* [Records shown]

=======

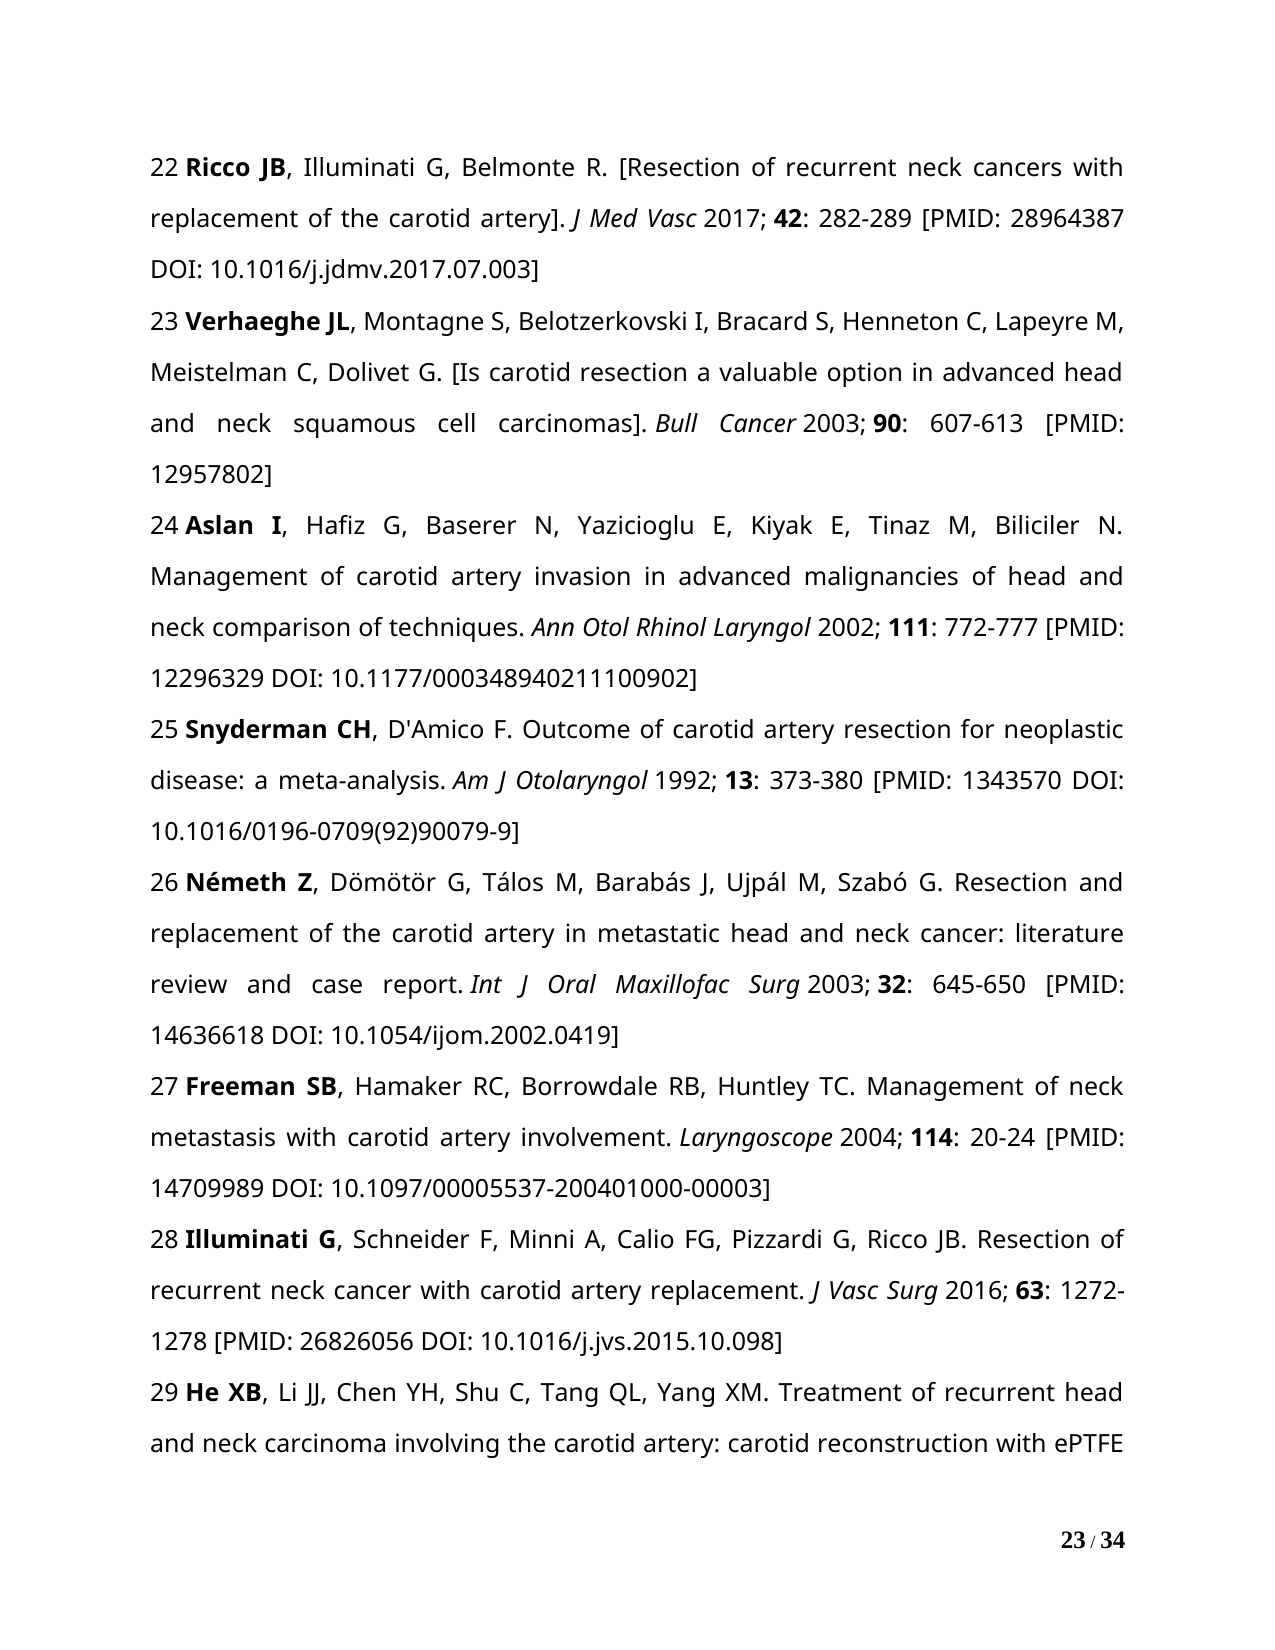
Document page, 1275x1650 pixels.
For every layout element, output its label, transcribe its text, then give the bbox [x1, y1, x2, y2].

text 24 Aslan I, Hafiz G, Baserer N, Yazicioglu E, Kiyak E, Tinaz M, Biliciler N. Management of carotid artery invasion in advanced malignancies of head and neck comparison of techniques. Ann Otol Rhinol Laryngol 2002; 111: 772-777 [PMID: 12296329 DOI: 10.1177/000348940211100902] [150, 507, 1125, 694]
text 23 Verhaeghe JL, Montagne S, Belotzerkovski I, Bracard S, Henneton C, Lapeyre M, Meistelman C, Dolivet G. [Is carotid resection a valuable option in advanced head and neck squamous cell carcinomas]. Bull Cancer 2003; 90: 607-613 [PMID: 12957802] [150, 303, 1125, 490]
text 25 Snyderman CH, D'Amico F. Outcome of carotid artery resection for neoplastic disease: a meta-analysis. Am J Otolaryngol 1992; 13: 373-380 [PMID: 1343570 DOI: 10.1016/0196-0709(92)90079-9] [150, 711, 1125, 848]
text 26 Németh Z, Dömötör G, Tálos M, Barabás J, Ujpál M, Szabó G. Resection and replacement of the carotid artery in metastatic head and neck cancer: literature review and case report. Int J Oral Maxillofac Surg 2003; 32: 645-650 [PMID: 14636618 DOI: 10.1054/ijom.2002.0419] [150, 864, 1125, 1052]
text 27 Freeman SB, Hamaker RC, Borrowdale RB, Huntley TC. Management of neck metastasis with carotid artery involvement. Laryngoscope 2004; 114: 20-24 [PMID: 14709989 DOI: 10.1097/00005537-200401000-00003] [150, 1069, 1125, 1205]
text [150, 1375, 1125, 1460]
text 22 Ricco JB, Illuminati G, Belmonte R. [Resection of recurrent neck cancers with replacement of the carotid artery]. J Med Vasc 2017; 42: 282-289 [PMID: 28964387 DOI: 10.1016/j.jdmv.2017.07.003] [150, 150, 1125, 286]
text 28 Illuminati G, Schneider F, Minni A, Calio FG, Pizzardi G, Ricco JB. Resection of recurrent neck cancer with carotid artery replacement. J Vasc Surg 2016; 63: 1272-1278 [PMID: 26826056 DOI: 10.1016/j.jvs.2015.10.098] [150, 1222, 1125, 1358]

=======

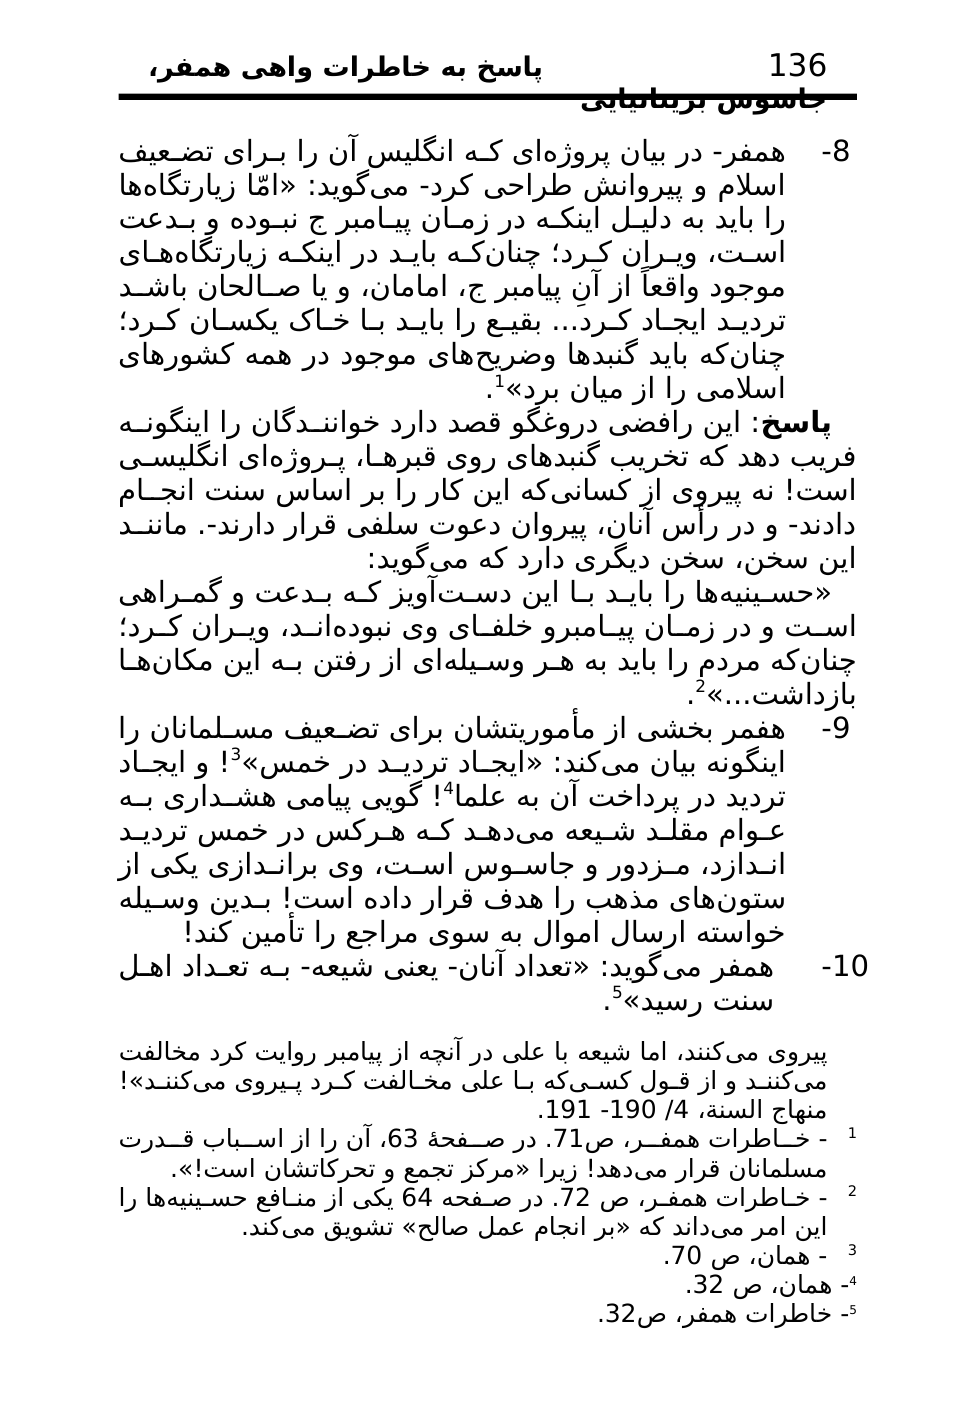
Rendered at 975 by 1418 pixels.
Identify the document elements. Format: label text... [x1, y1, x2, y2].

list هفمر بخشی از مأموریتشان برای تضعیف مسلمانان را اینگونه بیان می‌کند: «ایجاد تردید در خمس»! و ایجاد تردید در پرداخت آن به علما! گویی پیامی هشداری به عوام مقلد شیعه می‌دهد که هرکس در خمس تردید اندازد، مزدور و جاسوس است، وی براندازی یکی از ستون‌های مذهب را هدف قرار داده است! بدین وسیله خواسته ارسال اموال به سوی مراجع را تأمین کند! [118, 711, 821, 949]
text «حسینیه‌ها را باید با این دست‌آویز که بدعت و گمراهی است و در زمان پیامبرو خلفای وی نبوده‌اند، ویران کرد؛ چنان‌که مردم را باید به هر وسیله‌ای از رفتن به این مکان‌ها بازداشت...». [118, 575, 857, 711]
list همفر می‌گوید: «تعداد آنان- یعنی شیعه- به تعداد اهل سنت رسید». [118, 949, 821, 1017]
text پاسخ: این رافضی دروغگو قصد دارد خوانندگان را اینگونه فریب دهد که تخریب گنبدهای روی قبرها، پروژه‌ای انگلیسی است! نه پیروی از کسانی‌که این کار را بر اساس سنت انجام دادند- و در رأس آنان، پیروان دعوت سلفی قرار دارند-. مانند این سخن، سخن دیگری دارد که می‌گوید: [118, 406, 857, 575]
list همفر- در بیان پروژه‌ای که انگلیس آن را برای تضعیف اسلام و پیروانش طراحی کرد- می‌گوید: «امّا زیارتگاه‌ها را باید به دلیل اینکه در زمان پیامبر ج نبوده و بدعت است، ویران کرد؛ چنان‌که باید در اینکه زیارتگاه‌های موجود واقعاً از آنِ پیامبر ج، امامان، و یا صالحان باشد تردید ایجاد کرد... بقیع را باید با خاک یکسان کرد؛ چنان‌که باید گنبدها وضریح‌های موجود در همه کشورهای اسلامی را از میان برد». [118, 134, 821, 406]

=======

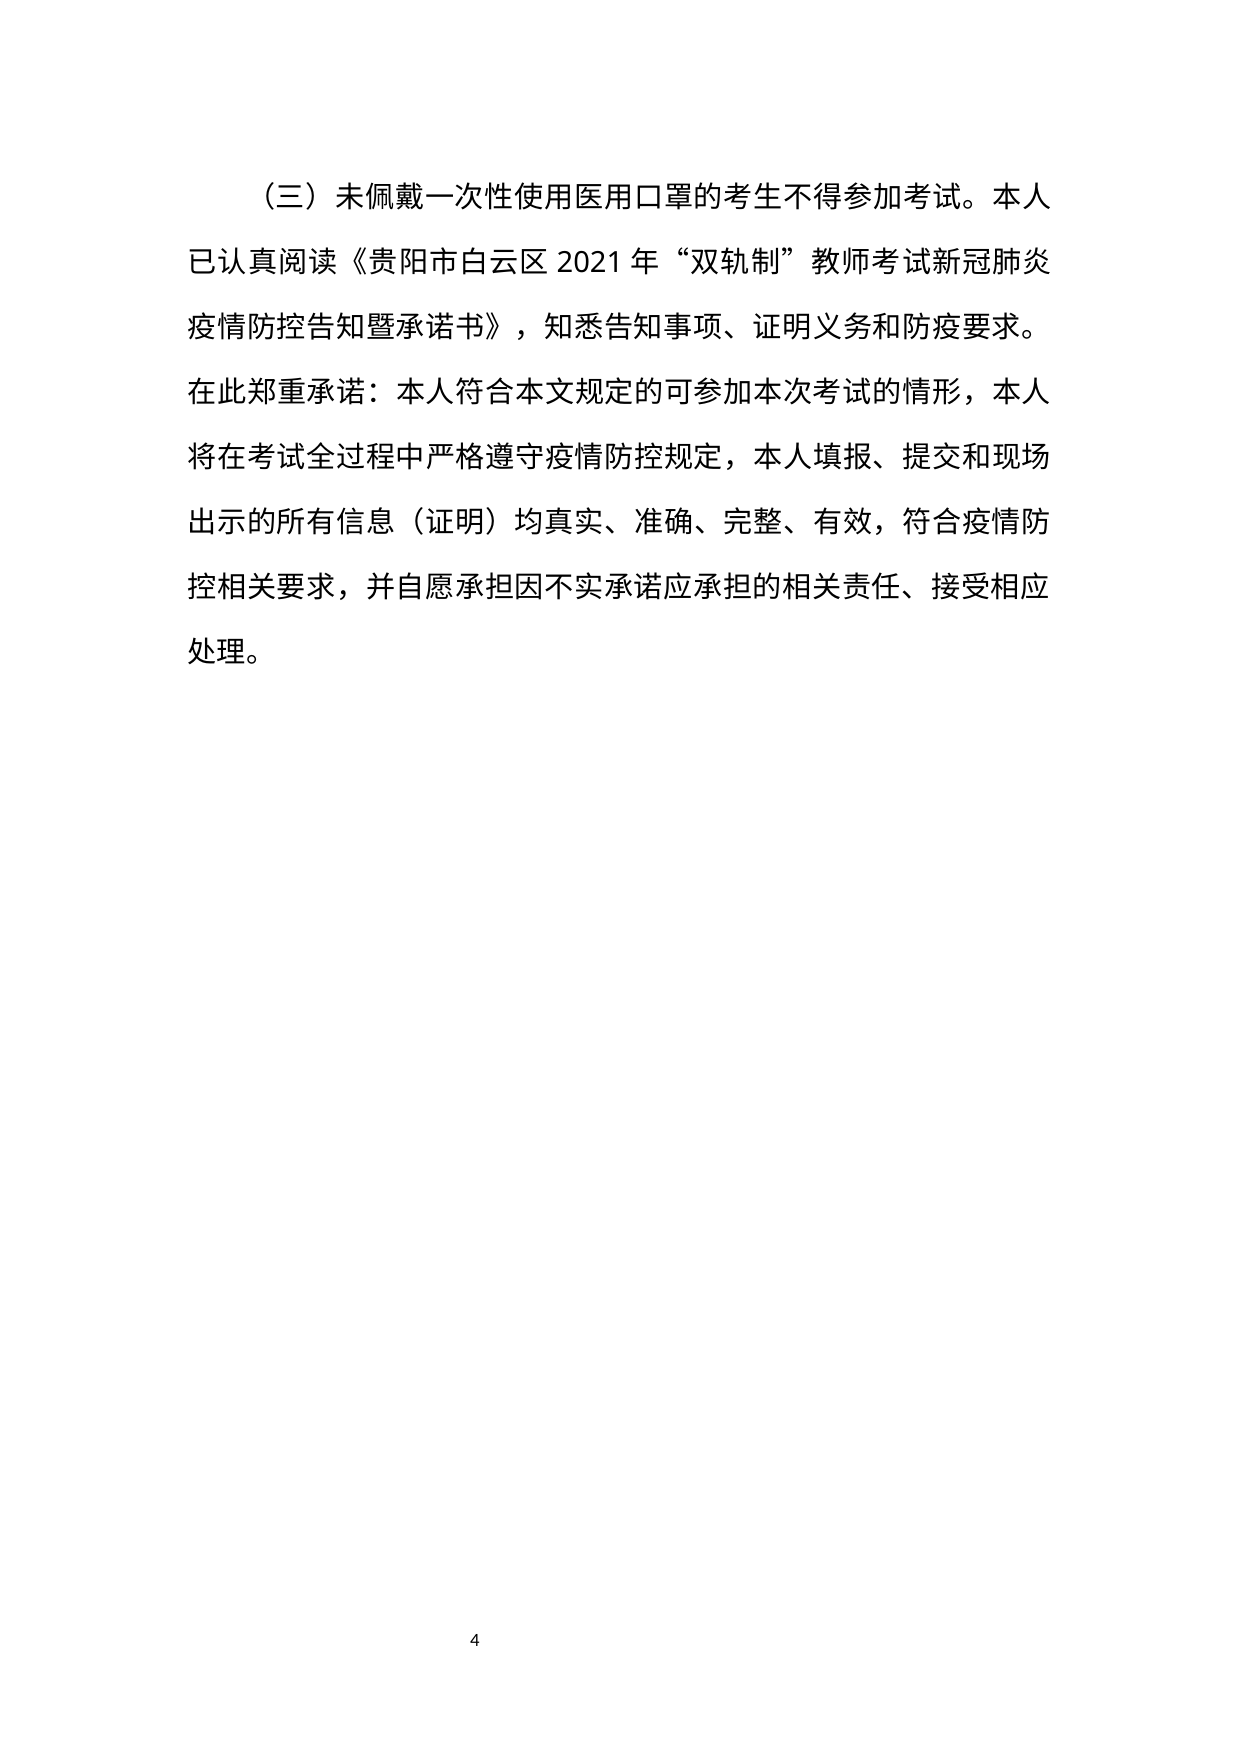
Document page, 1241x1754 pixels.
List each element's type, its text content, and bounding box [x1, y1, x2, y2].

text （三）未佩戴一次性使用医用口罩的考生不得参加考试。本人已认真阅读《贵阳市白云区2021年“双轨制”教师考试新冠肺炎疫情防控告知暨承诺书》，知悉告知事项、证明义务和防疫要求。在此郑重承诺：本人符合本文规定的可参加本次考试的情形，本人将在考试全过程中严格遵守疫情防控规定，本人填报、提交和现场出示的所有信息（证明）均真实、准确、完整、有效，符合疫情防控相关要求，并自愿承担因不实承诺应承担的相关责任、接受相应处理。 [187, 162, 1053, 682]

=======

* [What you will do] List each line in the listing that contains the string "pixels".

* [Response area]
Document page, 1275x1650 pixels.
Rendered at 975 by 1418 pixels.
Document page, 1241x1754 pixels.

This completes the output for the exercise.